Posted: 8 / 12 / 2014
State aid: Commission approves Greek regional aid map 2014-2020
The European Commission has approved under EU state aid rules Greek's map for granting regional development aid between 2014 and 2020. The map is based on the new regional aid guidelines adopted by the Commission in June 2013, which set out the conditions under which Member States can grant state aid to businesses for regional development purposes. The guidelines aim to foster growth and greater cohesion in the Single Market.
A regional aid map defines the regions of a Member State eligible for national regional investment aid under EU state aid rules. It will be in force between 1 July 2014 and 31 December 2020. The map also sets the maximum levels of aid (so-called "aid intensities") that can be granted to regional investment projects carried out by large enterprises in the assisted areas at between 10% and 25% of total investment costs, depending on the area concerned. These intensities can be increased for investments carried out by medium sized enterprises by 10% and for small enterprises by 20%.
The new regional aid map for Greece will cover its entire territory and 100 % of its population, because the country benefits from the European Stability Mechanism.
Regional aid is meant to benefit the most disadvantaged regions of Europe. Under the new map, seven areas (Anatoliki Makedonia and Thraki, Kentriki Makedonia, Thessalia, Ipeiros, Dytiki Ellada, Peloponnisos and Vorio Aigaio) which have a GDP per capita below 75% of the EU average - covering 56.1% of the population of Greece - will be eligible for regional investment aid.
In the previous period, four more areas had a GDP below 75% of the EU average.
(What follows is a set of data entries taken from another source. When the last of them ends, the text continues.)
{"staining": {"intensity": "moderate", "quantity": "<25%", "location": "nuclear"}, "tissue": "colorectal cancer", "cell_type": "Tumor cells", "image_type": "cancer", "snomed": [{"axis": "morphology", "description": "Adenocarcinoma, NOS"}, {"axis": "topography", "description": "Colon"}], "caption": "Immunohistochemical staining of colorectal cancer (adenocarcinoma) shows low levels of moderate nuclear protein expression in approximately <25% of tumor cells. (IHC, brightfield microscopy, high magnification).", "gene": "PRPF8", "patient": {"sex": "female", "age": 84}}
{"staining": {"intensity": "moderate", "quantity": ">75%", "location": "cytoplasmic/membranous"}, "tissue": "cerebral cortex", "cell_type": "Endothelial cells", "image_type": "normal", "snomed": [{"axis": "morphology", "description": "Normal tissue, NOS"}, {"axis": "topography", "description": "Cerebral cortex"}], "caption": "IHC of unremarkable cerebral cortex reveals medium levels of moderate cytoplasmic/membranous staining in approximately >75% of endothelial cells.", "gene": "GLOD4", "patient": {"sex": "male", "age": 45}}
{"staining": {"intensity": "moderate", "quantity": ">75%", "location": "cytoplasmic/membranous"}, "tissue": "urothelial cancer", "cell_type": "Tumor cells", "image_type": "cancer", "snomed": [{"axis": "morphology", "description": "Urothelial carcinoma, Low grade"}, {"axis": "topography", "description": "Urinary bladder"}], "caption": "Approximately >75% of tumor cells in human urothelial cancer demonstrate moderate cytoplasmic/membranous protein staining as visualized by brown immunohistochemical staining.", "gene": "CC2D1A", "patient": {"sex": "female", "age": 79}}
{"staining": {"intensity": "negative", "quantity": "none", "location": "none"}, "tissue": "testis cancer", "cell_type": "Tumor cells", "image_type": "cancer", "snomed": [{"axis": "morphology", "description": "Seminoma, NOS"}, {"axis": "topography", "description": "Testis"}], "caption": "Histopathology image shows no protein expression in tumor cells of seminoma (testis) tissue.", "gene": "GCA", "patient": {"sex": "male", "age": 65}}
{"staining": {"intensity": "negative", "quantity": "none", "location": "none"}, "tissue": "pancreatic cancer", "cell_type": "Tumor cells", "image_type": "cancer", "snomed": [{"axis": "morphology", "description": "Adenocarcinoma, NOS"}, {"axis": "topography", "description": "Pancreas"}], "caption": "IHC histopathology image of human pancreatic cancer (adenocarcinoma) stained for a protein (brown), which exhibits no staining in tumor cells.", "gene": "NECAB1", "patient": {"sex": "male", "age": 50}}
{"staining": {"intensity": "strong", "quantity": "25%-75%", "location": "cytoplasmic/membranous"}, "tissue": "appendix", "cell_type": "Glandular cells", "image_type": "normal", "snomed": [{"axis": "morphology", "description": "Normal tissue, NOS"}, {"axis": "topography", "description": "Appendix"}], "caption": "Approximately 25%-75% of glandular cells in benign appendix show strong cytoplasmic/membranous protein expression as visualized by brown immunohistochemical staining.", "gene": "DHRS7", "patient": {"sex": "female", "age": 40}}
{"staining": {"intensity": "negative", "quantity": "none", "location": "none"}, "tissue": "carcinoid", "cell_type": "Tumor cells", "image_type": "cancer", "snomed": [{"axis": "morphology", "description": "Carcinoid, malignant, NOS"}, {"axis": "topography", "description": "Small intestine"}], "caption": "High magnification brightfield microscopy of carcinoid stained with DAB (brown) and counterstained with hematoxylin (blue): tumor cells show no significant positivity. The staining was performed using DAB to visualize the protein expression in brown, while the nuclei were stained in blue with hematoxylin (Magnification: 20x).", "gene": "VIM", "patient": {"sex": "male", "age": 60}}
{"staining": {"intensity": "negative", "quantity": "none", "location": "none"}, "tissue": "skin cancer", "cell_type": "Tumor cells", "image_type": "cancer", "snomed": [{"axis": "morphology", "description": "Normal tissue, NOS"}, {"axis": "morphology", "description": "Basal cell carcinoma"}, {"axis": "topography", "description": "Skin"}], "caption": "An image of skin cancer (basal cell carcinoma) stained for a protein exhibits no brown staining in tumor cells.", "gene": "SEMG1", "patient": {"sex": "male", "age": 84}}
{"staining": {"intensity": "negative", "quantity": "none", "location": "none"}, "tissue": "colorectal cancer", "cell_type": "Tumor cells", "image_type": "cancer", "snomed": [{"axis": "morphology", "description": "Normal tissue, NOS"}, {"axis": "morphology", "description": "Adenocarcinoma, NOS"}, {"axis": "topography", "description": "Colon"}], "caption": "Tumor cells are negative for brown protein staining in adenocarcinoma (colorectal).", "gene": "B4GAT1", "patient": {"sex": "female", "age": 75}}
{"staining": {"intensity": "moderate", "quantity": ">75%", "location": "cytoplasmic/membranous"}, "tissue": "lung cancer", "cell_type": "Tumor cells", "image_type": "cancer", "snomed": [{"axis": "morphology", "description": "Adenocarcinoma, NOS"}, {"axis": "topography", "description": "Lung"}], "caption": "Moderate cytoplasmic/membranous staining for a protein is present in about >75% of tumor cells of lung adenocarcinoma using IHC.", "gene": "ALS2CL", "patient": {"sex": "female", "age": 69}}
In order to ensure a smooth transition, the regions of, Ionia Nisia, Kriti, Dytiki Makedonia and Attiki covering 43.9% of the population of Greece, will continue to be eligible for regional aid until 2020. As from 2018, the maximum aid intensities will be reduced, except for the areas of Kastoria and Florina that share land borders with a country outside the European Economic Area (EEA) and are therefore entitled to keep higher aid intensities.